A bit of historical perspective: the poem that provides the text of the Stabat Mater dates from the thirteenth century and probably reflects the medieval reverence for Mary that the troubadours expressed in their lyrics and that the Church itself later embraced. The Council of Trent, in its reform efforts, suppressed the Stabat Mater though it was reinstated to the liturgy in the eighteenth century shortly before Pergolesi’s setting of the text. It is a fairly sophisticated poem in 20 stanzas built on triplets with an interlocking rhyme scheme (AAB CCB….). The work reflects the grief of Mary at the foot of the Cross but broadens its perspective to include a prayer by the speaker in hopes that respect for Christ and his sacrifice will translate to salvation at the Day of Judgment.

Haydn set the poem as a series of 14 movements, mostly slow and reflective, though a couple of them are fiery, almost militant, as the speaker reacts to the injustice of Christ’s death. The final number, in which the speaker hopes for an afterlife in paradise, is a choral fugue with solo interjections, including ecstatic melisma passages sung by the soprano. 

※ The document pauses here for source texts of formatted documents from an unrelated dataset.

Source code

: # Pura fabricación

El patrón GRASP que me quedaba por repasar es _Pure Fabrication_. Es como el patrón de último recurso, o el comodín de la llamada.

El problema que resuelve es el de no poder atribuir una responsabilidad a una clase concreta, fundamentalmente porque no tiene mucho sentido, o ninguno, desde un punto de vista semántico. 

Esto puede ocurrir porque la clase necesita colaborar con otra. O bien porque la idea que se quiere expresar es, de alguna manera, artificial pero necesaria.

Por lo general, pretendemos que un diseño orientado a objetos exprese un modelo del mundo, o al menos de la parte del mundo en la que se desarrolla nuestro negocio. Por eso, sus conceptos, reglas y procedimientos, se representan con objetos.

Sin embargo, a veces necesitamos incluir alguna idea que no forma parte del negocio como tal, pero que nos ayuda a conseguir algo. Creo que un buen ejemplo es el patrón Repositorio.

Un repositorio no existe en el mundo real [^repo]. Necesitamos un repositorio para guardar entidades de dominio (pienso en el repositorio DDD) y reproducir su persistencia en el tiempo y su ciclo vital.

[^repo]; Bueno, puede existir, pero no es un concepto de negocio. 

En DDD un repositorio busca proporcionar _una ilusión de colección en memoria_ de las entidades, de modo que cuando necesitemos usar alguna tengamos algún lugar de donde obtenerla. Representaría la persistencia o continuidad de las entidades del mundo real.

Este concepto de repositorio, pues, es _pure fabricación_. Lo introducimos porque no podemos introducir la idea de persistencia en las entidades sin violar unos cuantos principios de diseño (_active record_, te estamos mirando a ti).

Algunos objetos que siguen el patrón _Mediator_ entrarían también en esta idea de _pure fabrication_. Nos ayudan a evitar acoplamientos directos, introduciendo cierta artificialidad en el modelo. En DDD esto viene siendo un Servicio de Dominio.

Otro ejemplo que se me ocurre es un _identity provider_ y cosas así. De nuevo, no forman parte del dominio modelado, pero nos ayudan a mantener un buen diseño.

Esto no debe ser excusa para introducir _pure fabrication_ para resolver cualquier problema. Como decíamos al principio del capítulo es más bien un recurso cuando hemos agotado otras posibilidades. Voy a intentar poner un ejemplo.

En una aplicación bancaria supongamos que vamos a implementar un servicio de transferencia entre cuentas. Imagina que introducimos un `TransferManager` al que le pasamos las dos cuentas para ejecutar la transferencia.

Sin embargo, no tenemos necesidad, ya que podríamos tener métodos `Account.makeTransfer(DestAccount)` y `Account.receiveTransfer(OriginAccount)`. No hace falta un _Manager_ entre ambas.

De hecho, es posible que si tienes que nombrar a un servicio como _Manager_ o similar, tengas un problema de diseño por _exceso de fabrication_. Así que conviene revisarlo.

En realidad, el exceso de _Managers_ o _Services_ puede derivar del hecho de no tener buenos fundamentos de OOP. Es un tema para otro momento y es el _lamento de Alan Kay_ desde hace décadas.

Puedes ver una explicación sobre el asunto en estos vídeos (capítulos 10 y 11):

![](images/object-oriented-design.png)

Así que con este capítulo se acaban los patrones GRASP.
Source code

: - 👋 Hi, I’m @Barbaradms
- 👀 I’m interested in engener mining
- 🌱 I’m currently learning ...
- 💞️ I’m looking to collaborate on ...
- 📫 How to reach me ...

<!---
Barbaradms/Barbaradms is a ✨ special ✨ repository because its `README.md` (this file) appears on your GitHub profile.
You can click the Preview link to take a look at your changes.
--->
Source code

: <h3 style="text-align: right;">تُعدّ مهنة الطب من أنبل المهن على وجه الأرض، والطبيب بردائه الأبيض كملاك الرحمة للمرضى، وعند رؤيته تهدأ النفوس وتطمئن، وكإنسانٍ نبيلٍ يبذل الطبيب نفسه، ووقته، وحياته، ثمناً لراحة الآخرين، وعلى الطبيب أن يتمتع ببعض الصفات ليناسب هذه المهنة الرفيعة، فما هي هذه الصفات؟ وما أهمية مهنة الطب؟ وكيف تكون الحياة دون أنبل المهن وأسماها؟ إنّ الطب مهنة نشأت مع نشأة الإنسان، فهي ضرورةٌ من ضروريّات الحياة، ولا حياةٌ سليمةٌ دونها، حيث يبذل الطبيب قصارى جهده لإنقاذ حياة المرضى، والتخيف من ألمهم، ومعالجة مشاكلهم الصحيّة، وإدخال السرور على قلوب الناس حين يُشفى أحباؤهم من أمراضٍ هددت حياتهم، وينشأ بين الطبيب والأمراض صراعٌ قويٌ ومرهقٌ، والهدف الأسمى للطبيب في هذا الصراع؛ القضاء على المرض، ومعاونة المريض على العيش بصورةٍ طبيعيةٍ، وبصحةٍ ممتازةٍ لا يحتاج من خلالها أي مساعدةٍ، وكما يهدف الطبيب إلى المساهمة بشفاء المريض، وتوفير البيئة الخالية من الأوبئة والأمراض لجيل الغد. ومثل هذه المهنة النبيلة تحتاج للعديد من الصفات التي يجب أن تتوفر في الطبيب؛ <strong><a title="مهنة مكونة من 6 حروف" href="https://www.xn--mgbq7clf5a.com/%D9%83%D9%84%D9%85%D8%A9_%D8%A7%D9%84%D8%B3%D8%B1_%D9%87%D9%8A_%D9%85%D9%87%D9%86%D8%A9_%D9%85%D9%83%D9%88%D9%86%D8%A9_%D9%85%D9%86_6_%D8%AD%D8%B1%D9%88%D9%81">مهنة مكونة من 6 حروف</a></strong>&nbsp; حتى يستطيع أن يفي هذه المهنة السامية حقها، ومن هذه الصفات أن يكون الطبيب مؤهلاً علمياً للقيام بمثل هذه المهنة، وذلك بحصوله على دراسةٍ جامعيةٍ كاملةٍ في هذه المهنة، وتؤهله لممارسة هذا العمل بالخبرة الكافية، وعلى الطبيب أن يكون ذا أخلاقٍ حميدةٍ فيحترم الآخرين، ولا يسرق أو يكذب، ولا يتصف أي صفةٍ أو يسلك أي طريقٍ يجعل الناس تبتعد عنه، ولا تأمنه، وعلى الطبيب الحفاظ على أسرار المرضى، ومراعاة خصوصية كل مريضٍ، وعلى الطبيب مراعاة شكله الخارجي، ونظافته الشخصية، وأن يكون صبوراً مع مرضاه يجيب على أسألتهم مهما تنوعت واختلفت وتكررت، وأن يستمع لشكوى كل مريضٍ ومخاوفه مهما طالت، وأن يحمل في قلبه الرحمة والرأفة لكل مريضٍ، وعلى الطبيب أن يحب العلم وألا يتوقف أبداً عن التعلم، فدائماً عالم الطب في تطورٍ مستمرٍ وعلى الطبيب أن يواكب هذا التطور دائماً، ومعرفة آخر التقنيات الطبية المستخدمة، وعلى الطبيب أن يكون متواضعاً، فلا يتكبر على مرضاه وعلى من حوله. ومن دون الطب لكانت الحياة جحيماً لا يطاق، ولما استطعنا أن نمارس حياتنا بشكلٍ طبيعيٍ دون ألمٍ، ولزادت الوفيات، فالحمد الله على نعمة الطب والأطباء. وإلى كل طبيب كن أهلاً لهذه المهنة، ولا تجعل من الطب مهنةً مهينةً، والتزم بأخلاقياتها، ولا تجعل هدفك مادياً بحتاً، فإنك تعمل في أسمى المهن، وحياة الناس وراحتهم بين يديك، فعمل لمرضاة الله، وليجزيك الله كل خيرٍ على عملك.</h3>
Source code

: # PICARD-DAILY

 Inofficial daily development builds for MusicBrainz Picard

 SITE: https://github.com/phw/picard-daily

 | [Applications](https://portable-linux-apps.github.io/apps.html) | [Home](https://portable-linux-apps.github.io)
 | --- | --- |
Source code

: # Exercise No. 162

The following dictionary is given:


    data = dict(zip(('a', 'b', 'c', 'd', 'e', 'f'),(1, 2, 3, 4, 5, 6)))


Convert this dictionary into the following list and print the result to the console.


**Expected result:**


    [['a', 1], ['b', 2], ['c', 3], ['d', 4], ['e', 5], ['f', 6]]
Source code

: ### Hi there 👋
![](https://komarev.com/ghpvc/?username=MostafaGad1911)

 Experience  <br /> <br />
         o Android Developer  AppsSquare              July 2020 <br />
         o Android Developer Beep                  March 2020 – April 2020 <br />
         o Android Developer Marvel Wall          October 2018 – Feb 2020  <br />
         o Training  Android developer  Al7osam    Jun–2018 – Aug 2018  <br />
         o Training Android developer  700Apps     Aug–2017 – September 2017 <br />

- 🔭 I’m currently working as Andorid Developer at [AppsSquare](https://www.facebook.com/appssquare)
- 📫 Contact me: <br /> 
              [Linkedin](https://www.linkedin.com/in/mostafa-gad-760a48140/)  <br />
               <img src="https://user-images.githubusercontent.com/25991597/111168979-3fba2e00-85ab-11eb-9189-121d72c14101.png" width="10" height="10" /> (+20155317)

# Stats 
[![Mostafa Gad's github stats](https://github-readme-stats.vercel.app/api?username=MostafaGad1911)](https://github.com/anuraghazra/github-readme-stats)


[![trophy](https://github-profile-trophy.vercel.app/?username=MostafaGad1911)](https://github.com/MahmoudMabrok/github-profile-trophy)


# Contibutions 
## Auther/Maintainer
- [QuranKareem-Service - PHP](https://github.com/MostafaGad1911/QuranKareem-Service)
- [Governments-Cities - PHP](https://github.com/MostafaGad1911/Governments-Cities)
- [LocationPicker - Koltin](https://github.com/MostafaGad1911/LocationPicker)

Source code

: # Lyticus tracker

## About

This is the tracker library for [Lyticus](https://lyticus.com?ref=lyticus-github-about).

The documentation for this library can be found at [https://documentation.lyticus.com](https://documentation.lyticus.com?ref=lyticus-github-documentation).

In 1803, Haydn revisited the still-popular Stabat Mater, commissioning his apprentice Sigismund Neukomm to reorchestrate the work. Under Haydn’s direction, Neukomm added a panoply of wind instruments and percussion: a flute and pairs of clarinets, bassoons, horns, trumpets, and trombones, plus timpani. The effect was to turn Haydn’s motet into a mini oratorio. This was a sign of the times: Mozart had reworked the instrumentation of Handel’s Messiah to make it more appealing to late-eighteenth-century audiences, and later Mendelssohn would do the same for Israel in Egypt. Not to mention that the updated version of the Stabat Mater appeared around the same time as The Mount of Olives, an equally compact oratorio composed by Haydn’s former pupil Ludwig van Beethoven. (Sigismund Neukomm, by the way, is interesting in his own right. He was a much-performed composer in his day who worked for a while in, of all places, Rio de Janeiro, where he helped popularize the works of Haydn and Mozart.)

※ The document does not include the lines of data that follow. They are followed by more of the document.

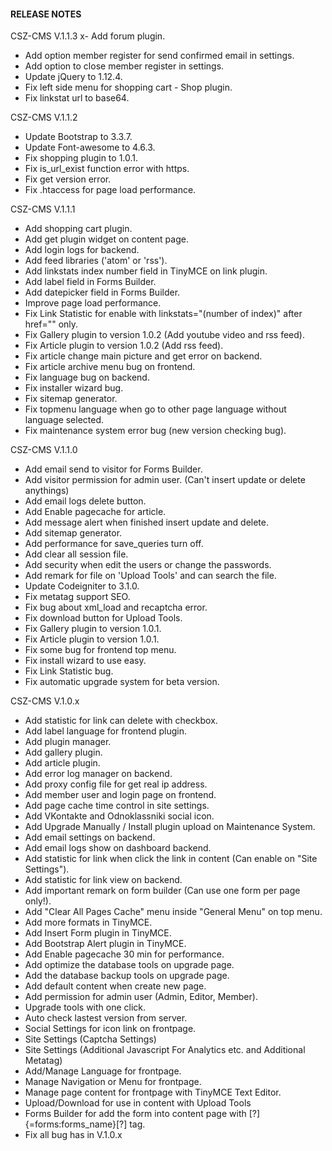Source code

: #### RELEASE NOTES
CSZ-CMS V.1.1.3
x- Add forum plugin.
- Add option member register for send confirmed email in settings.
- Add option to close member register in settings.
- Update jQuery to 1.12.4.
- Fix left side menu for shopping cart - Shop plugin.
- Fix linkstat url to base64.

CSZ-CMS V.1.1.2
- Update Bootstrap to 3.3.7.
- Update Font-awesome to 4.6.3.
- Fix shopping plugin to 1.0.1.
- Fix is_url_exist function error with https.
- Fix get version error.
- Fix .htaccess for page load performance.

CSZ-CMS V.1.1.1
- Add shopping cart plugin.
- Add get plugin widget on content page.
- Add login logs for backend.
- Add feed libraries ('atom' or 'rss').
- Add linkstats index number field in TinyMCE on link plugin.
- Add label field in Forms Builder.
- Add datepicker field in Forms Builder.
- Improve page load performance.
- Fix Link Statistic for enable with linkstats="(number of index)" after href="" only.
- Fix Gallery plugin to version 1.0.2 (Add youtube video and rss feed).
- Fix Article plugin to version 1.0.2 (Add rss feed).
- Fix article change main picture and get error on backend.
- Fix article archive menu bug on frontend.
- Fix language bug on backend.
- Fix installer wizard bug.
- Fix sitemap generator.
- Fix topmenu language when go to other page language without language selected.
- Fix maintenance system error bug (new version checking bug).

CSZ-CMS V.1.1.0
- Add email send to visitor for Forms Builder.
- Add visitor permission for admin user. (Can't insert update or delete anythings)
- Add email logs delete button.
- Add Enable pagecache for article.
- Add message alert when finished insert update and delete.
- Add sitemap generator.
- Add performance for save_queries turn off.
- Add clear all session file.
- Add security when edit the users or change the passwords.
- Add remark for file on 'Upload Tools' and can search the file.
- Update Codeigniter to 3.1.0.
- Fix metatag support SEO.
- Fix bug about xml_load and recaptcha error.
- Fix download button for Upload Tools.
- Fix Gallery plugin to version 1.0.1.
- Fix Article plugin to version 1.0.1.
- Fix some bug for frontend top menu.
- Fix install wizard to use easy.
- Fix Link Statistic bug.
- Fix automatic upgrade system for beta version.

CSZ-CMS V.1.0.x
- Add statistic for link can delete with checkbox.
- Add label language for frontend plugin.
- Add plugin manager.
- Add gallery plugin.
- Add article plugin.
- Add error log manager on backend.
- Add proxy config file for get real ip address.
- Add member user and login page on frontend.
- Add page cache time control in site settings.
- Add VKontakte and Odnoklassniki social icon.
- Add Upgrade Manually / Install plugin upload on Maintenance System.
- Add email settings on backend.
- Add email logs show on dashboard backend.
- Add statistic for link when click the link in content (Can enable on "Site Settings").
- Add statistic for link view on backend.
- Add important remark on form builder (Can use one form per page only!).
- Add "Clear All Pages Cache" menu inside "General Menu" on top menu.
- Add more formats in TinyMCE.
- Add Insert Form plugin in TinyMCE.
- Add Bootstrap Alert plugin in TinyMCE.
- Add Enable pagecache 30 min for performance.
- Add optimize the database tools on upgrade page.
- Add the database backup tools on upgrade page.
- Add default content when create new page.
- Add permission for admin user (Admin, Editor, Member).
- Upgrade tools with one click.
- Auto check lastest version from server.
- Social Settings for icon link on frontpage.
- Site Settings (Captcha Settings)
- Site Settings (Additional Javascript For Analytics etc. and Additional Metatag)
- Add/Manage Language for frontpage.
- Manage Navigation or Menu for frontpage.
- Manage page content for frontpage with TinyMCE Text Editor.
- Upload/Download for use in content with Upload Tools
- Forms Builder for add the form into content page with [?]{=forms:forms_name}[?] tag.
- Fix all bug has in V.1.0.x
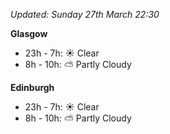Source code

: *Updated: Sunday 27th March 22:30*

**Glasgow**

* 23h - 7h: :sunny: Clear
* 8h - 10h: :partly_sunny: Partly Cloudy

**Edinburgh**

* 23h - 7h: :sunny: Clear
* 8h - 10h: :partly_sunny: Partly Cloudy

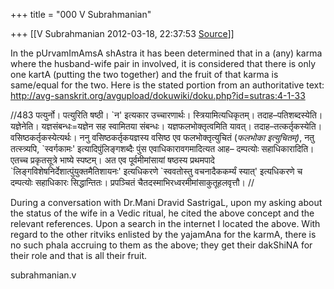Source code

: +++
title = "000 V Subrahmanian"

+++
[[V Subrahmanian	2012-03-18, 22:37:53 [Source](https://groups.google.com/g/bvparishat/c/_Ev-1wxI3Jk)]]



In the pUrvamImAmsA shAstra it has been determined that in a (any) karma where the husband-wife pair in involved, it is considered that there is only one kartA (putting the two together) and the fruit of that karma is same/equal for the two. Here is the stated portion from an authoritative text:
<http://avg-sanskrit.org/avgupload/dokuwiki/doku.php?id=sutras:4-1-33>  
  
//483 पत्युर्नो। पत्युरिति षष्ठी। \`न' इत्यकार उच्चारणार्थः। स्त्रियामित्यधिकृतम्। तदाह–पतिशब्दस्येति। यज्ञेनेति। यज्ञसंबन्धः=यज्ञेन सह स्वामितया संबन्धः। यज्ञफलभोक्तृत्वमिति यावत्। तदाह–तत्कर्तृकस्येति। वसिष्ठकर्तृकस्येत्यर्थः। ननु वसिष्ठकर्तृकयज्ञस्य वसिष्ठ एव फलभोक्तृत्युचितं (*फलभोका इत्युचितम्)*, नतु तत्स्त्र्यपि, \`स्वर्गकामः' इत्यादिपुंलिङ्गशब्दैः पुंस एवाधिकारावगमादित्यत आह– दम्पत्योः सहाधिकारादिति। एतच्च प्रकृतसूत्रे भाष्ये स्पष्टम्। अत एव पूर्वमीमांसायां षष्ठस्य प्रथमपादे \`लिङ्गविशेषनिर्देशात्पुंयुक्तमैतिशायनः' इत्यधिकरणे \`स्ववतोस्तु वचनादैककर्म्यं स्यात्' इत्यधिकरणे च दम्पत्योः सहाधिकारः सिद्धान्तितः। प्रपञ्चितं चैतदस्माभिरध्वरमीमांसाकुतूहलवृत्तौ। //  
  
During a conversation with Dr.Mani Dravid SastrigaL, upon my asking about the status of the wife in a Vedic ritual, he cited the above concept and the relevant references. Upon a search in the internet I located the above. With regard to the other ritviks enlisted by the yajamAna for the karmA, there is no such phala accruing to them as the above; they get their dakShiNA for their role and that is all their fruit.  
  
subrahmanian.v   


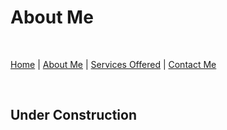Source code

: # About Me 
<br>

[Home](./README.md) \| [About Me](./About.md) \| [Services Offered](./Services.md) \| [Contact Me](./Contact.md)

<br>

## Under Construction 


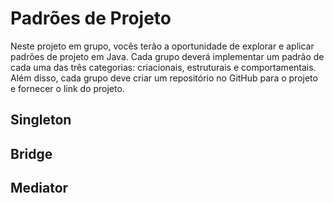 # Padrões de Projeto
Neste projeto em grupo, vocês terão a oportunidade de explorar e aplicar padrões
de projeto em Java. Cada grupo deverá implementar um padrão de cada uma das
três categorias: criacionais, estruturais e comportamentais. Além disso, cada
grupo deve criar um repositório no GitHub para o projeto e fornecer o link do
projeto.

## Singleton

## Bridge

## Mediator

Neukomm’s orchestration adds many coloristic effects, of course, but they are mostly subtle and restrained. The added woodwinds lend a plaintive quality to the long first movement of the piece, while the trombones add a sepulchral note to the final measures. In the third number, they add an air of gravitas as well as a certain majesty. So do the horns in the tenth number, in which the speaker prays that he (or she) will always take Christ’s sacrifice to heart.

Trumpets and drums make their appearance in the fifth and eleventh numbers, wherein the bass describes in turn the suffering of Christ and the fires of hell, from which he hopes Mary will protect him. These instruments return in the triumphal final number reflecting the speaker’s hope for personal resurrection.

I’m not aware of another recording of the Haydn/Neukomm version of the Stabat Mater, so I can’t make a direct comparison. I did refresh my memory of J. Owen Burdick’s well-received recording of Haydn’s original version on the Naxos label. This is a fine performance featuring the REBEL Baroque Orchestra and Trinity Choir, who have recorded all of Haydn’s masses for Naxos. Burdick’s soloists are good as well, but they really can’t match the virtuoso team that René Jacobs has assembled for his recording. Maybe it’s the extra heft that the brass provides in the numbers with bass solo, but Christian Immler really shines in these movements. Special mention as well for soprano Birgitte Christensen, who brings both welcome shade and light to the numbers she’s featured in. Kammerorchester Basel prove sensitive accompanists and appropriately subtle colorists.

Jacobs may be a controversial conductor, especially in Mozart, but I find his Handel and Haydn exemplary. His recordings of Handel’s Saul and Haydn’s The Seasons are my favorite versions of those works.  Jacobs responds with equal sensitivity to Haydn’s more intimate Stabat Mater setting. 

I listened to the recording as a high-quality download and was mostly quite pleased with the results. While I would prefer a slightly more resonant acoustic, the impact and detail that the engineers achieve are admirable. I’m sure that from now on, this will be the version of Haydn’s masterwork I return to most often.